Astros manager Dusty Baker and Atlanta manager Brian Snitker embrace prior...

Astros manager Dusty Baker and Atlanta manager Brian Snitker embrace prior to Game 1 of the World Series at Minute Maid Park on Tuesday in Houston. Credit: Getty Images/Carmen Mandato

HOUSTON – The presence of a player still considered by many to be the greatest slugger of them all hovers over the 117th World Series.

Much has been discussed – appropriately – in the days leading up to the Series, which started Tuesday night, about the longtime relationship between Houston manager Dusty Baker and Hank Aaron, who passed away in January at the age of 86.

Baker, of course, was a teammate of Aaron with Atlanta and, most famously, was in the on-deck circle April 8, 1974 at old Atlanta-Fulton County Stadium when the latter hit career homer No. 715 to send him past Babe Ruth on the all-time list.

The two remained close friends until the end of Aaron’s life.

"Well, I think about him all the time, especially in a series like this," Baker said on the eve of Game 1. "He had a tremendous impact not only on the baseball field, but in my life and in my family and in business. I'll be forever grateful to him. And he's had probably as great an impact also on Snitker over there because he hired him…So Hank's footprints are all over this series."

Indeed, the Aaron legend looms large in the series.

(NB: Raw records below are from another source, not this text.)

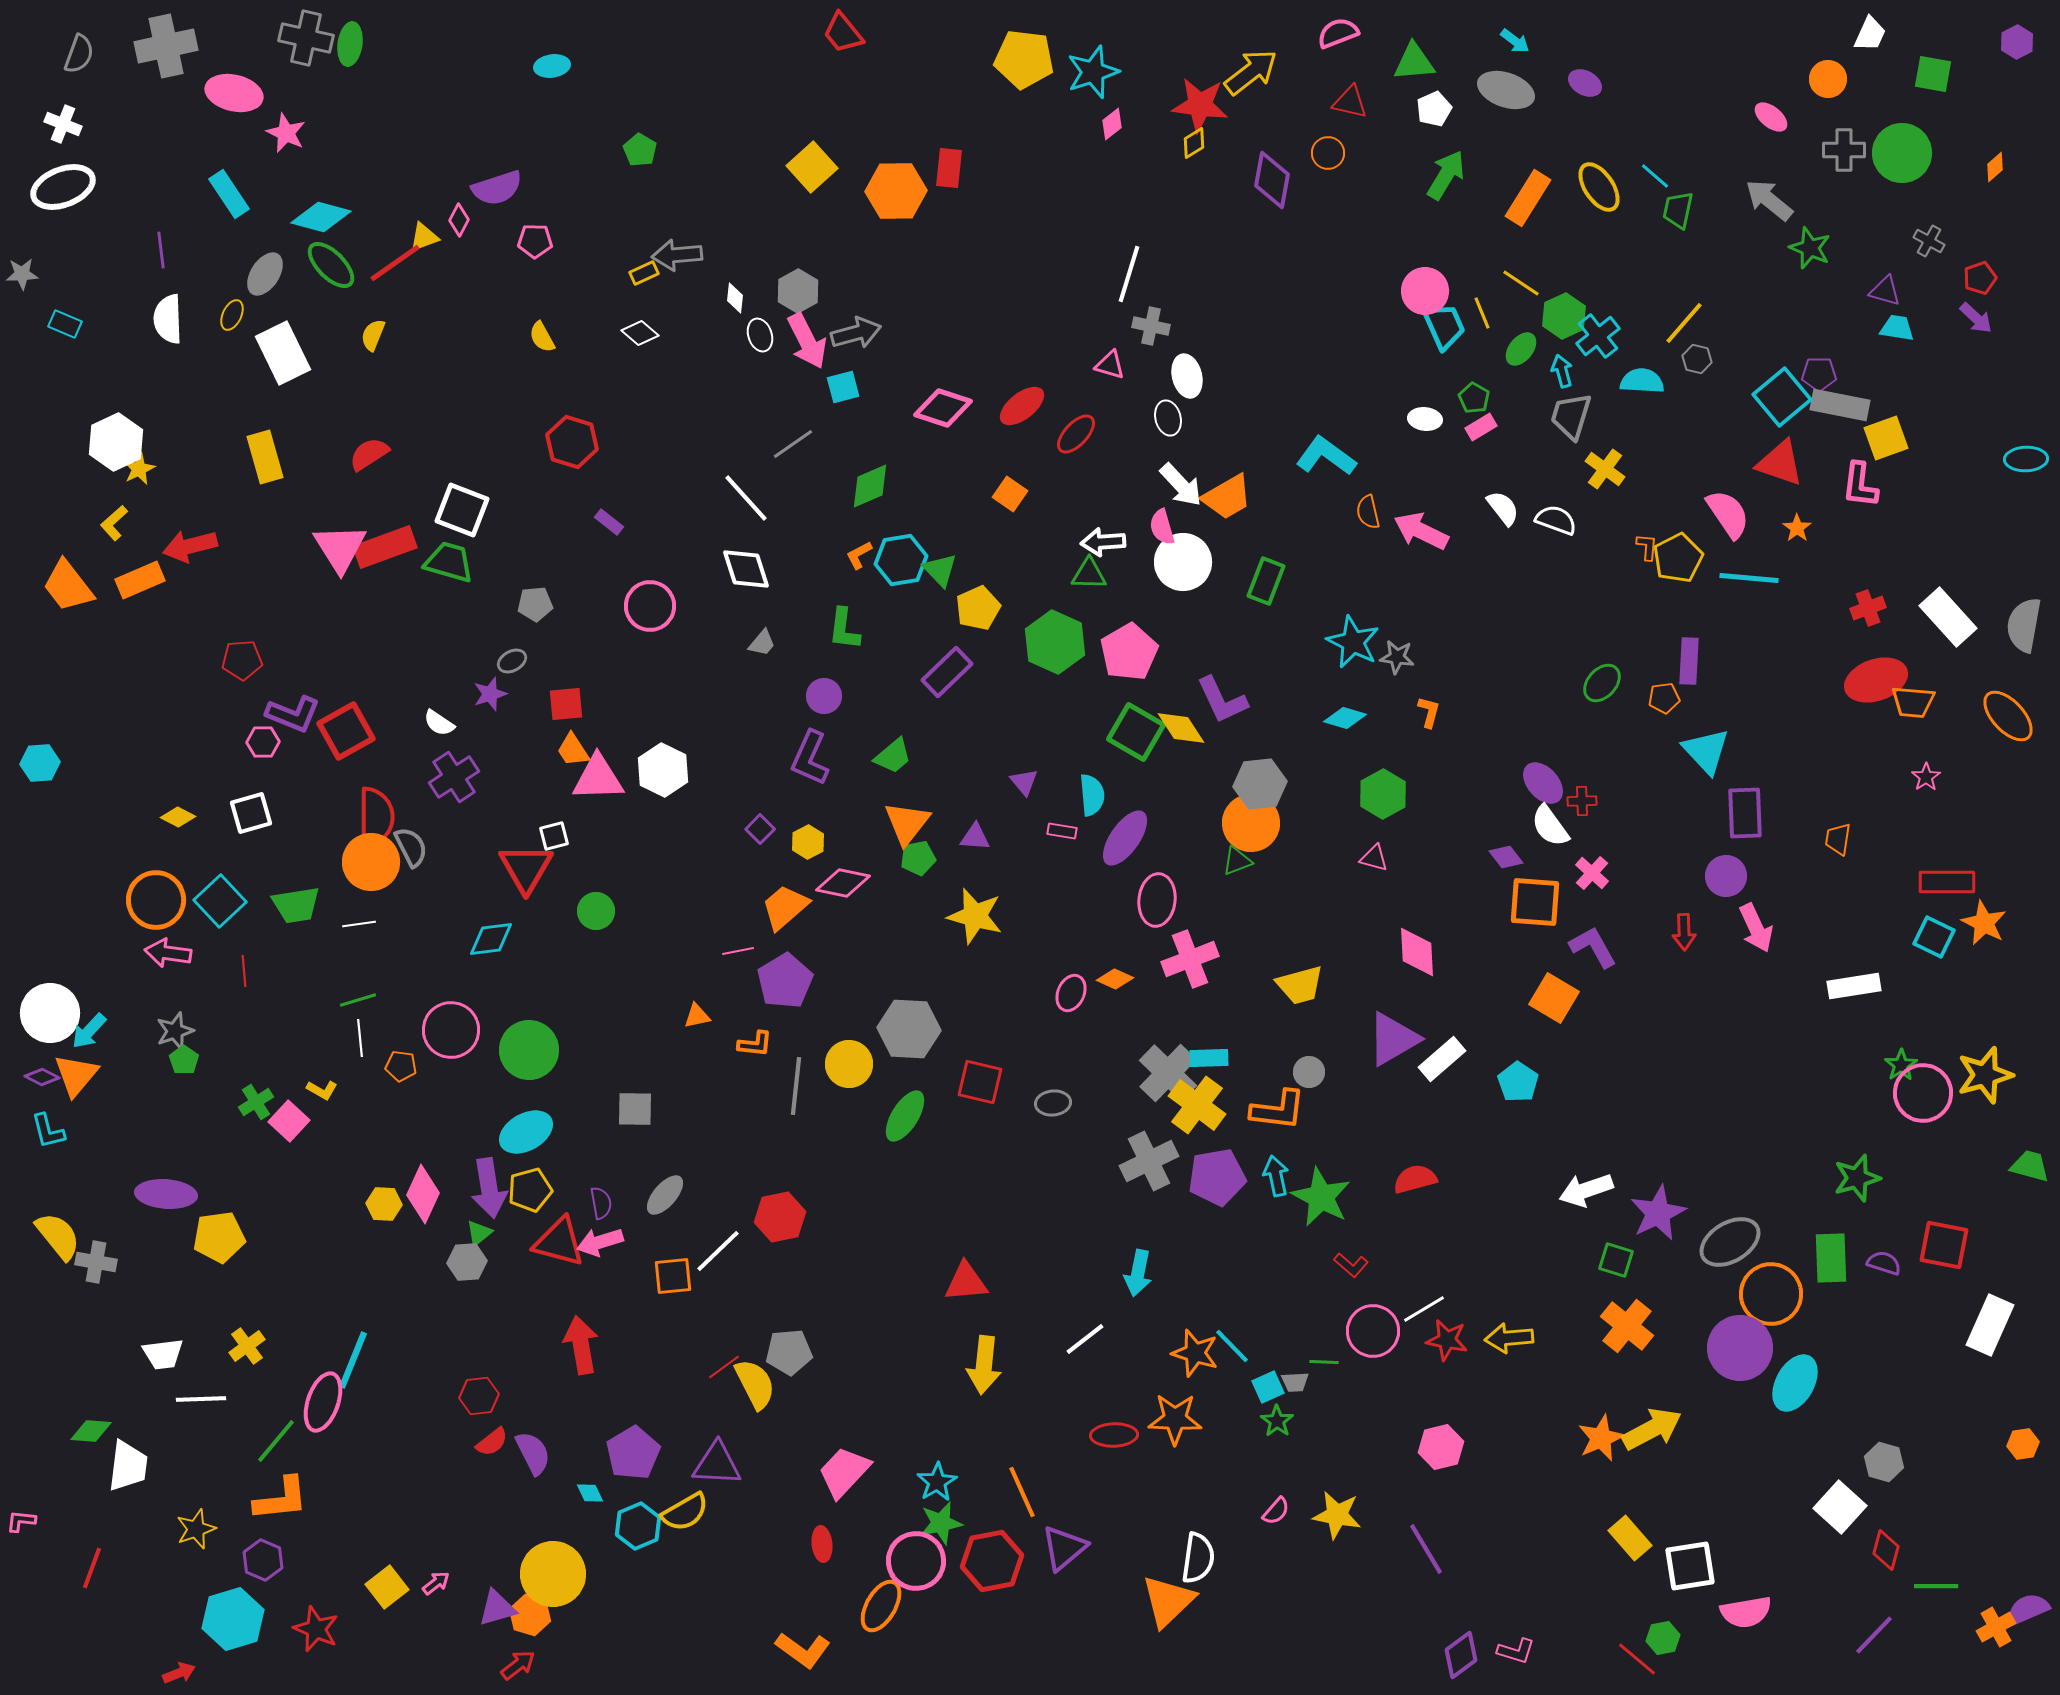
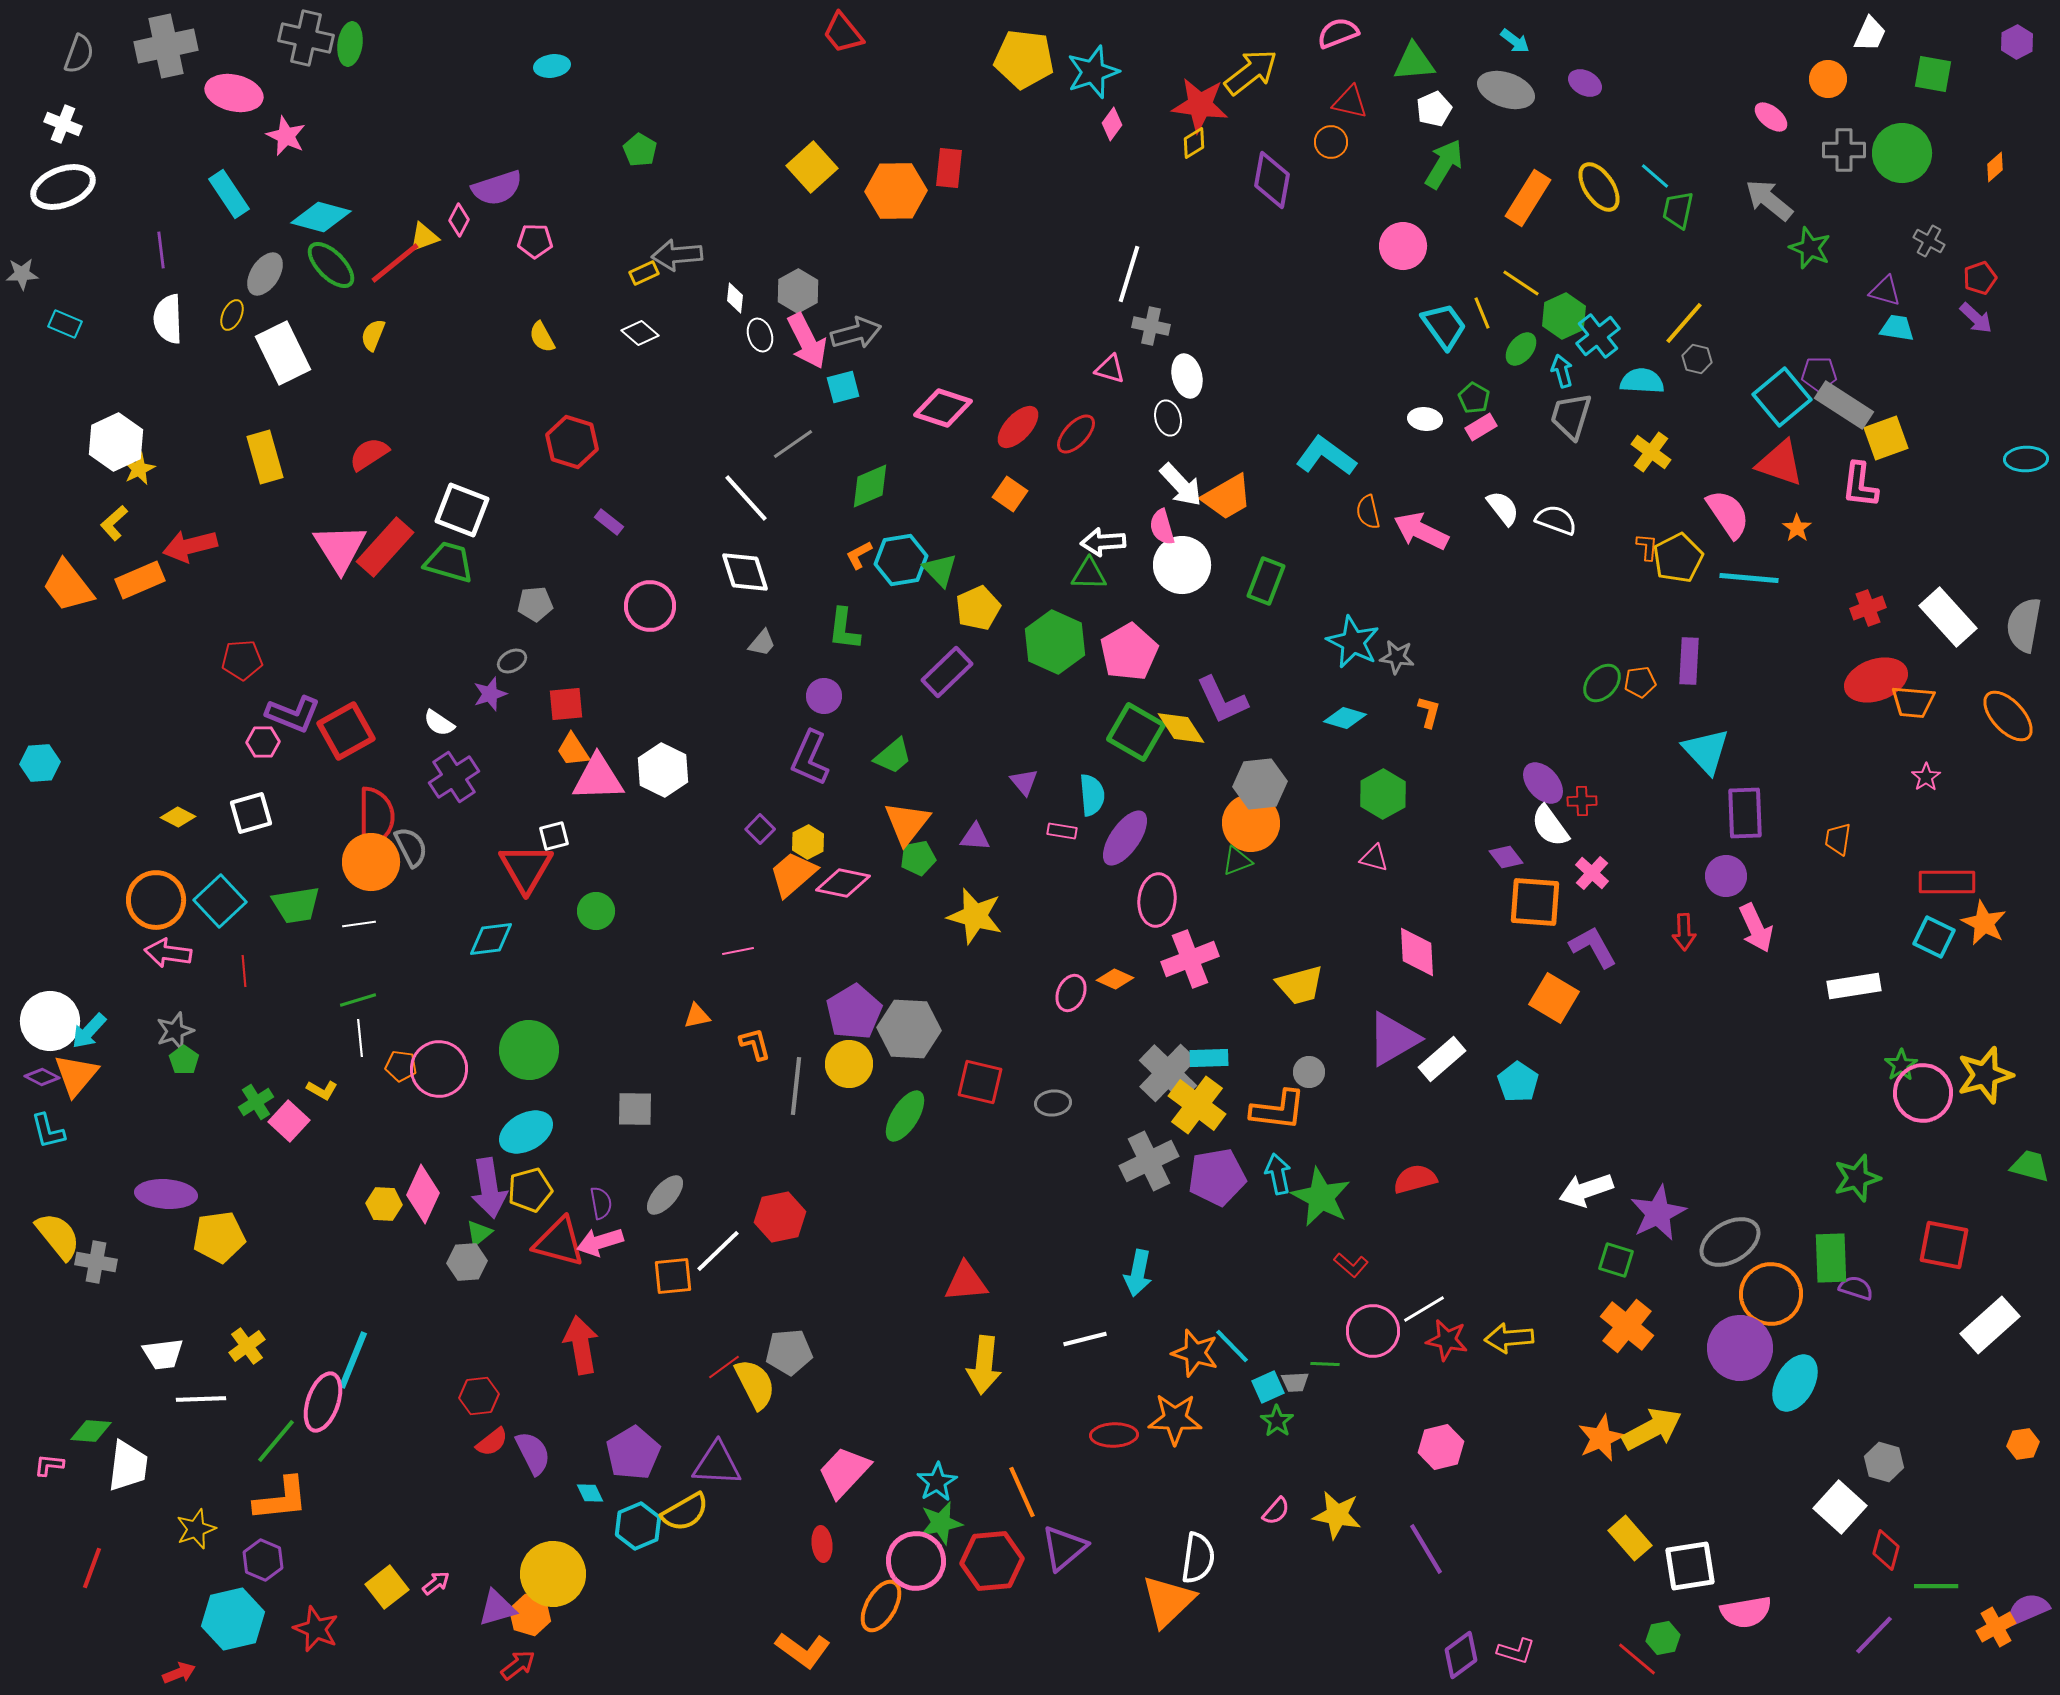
pink diamond at (1112, 124): rotated 16 degrees counterclockwise
pink star at (286, 133): moved 3 px down
orange circle at (1328, 153): moved 3 px right, 11 px up
green arrow at (1446, 175): moved 2 px left, 11 px up
red line at (395, 263): rotated 4 degrees counterclockwise
pink circle at (1425, 291): moved 22 px left, 45 px up
cyan trapezoid at (1444, 326): rotated 12 degrees counterclockwise
pink triangle at (1110, 365): moved 4 px down
gray rectangle at (1840, 405): moved 4 px right; rotated 22 degrees clockwise
red ellipse at (1022, 406): moved 4 px left, 21 px down; rotated 9 degrees counterclockwise
yellow cross at (1605, 469): moved 46 px right, 17 px up
red rectangle at (385, 547): rotated 28 degrees counterclockwise
white circle at (1183, 562): moved 1 px left, 3 px down
white diamond at (746, 569): moved 1 px left, 3 px down
orange pentagon at (1664, 698): moved 24 px left, 16 px up
orange trapezoid at (785, 907): moved 8 px right, 33 px up
purple pentagon at (785, 981): moved 69 px right, 31 px down
white circle at (50, 1013): moved 8 px down
pink circle at (451, 1030): moved 12 px left, 39 px down
orange L-shape at (755, 1044): rotated 111 degrees counterclockwise
cyan arrow at (1276, 1176): moved 2 px right, 2 px up
purple semicircle at (1884, 1263): moved 28 px left, 25 px down
white rectangle at (1990, 1325): rotated 24 degrees clockwise
white line at (1085, 1339): rotated 24 degrees clockwise
green line at (1324, 1362): moved 1 px right, 2 px down
pink L-shape at (21, 1521): moved 28 px right, 56 px up
red hexagon at (992, 1561): rotated 6 degrees clockwise
cyan hexagon at (233, 1619): rotated 4 degrees clockwise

The Hall of Famer played 21 of his big-league 23 seasons with the Braves organization – from 1954-65 when it was in Milwaukee and from 1966-74 in Atlanta – and he had a direct impact, as Baker mentioned, on the man occupying the manager’s chair in that organization, Brian Snitker.

"I wouldn’t be here if it wasn’t for Hank," Snitker said behind the cage early Monday night as he watched his team take batting practice.

Snitker knew Aaron from the time he joined the organization as a catcher in 1977 (Aaron at the time was the club’s farm director). By 1981 Snitker realized a big-league career wasn’t in the cards but thought perhaps coaching would be.

Aaron, then the team’s senior vice president, hired Snitker, who has been a coach in the organization ever since, ascending to manager in 2016.

"I just think Hank saw something in what I did and how I conducted myself," Snitker said of Aaron’s motivation to give him a shot managing in the lower levels of the Atlanta farm system at such a young age (26 with the Anderson Braves of the South Atlantic League in 1982).

Snitker paused briefly in pondering what he might have ended up doing if not for the opportunity given to him by Aaron.

"I’m not sure," Snitker said. "You know what I think I would be doing? Probably coaching college."

Snitker and Aaron’s friendship lasted 40-plus years, their conversations throughout that time the former never took for granted.

"Every time I would see him and we’d have a conversation at the end, it was always, ‘you call me if I can ever do anything for you,’" Snitker said. "And every time he called me, in the summer or whatever, the first thing was, ‘how’s your family?’ It’s always about that first. He was always a family-first guy and about the people. He was about the people."

Snitker recalled the first time he met Aaron, which was in 1977 at player tryout held at DeKalb Junior College.

"I remember seeing him and being like, ‘Hey, that’s Hank Aaron,’" Snitker said, his 66-year-old self clearly reliving the moment. "And then a few years later I started working for him. It’s nuts."

Though Aaron retired after the 1976 season, Snitker said the competitiveness and fire Aaron was known for on the field showed up when the two started playing the occasional game of racquetball shortly after he started managing in instructional league in Florida.

"We’d play and I’d get in front of him and he’d just smoke you right on the back (of your legs)," Snitker laughed. "Those friggin wrists could not only hit a baseball, they could smoke a racquetball and he couldn’t give a **** if he popped you ,either. It was almost like, ‘you better get the hell out of my way.’"

Snitker paused briefly again when asked to put Aaron’s organizational legacy into perspective and gave a simple yet perfect answer.

"That man," Snitker said, "was the Atlanta Braves."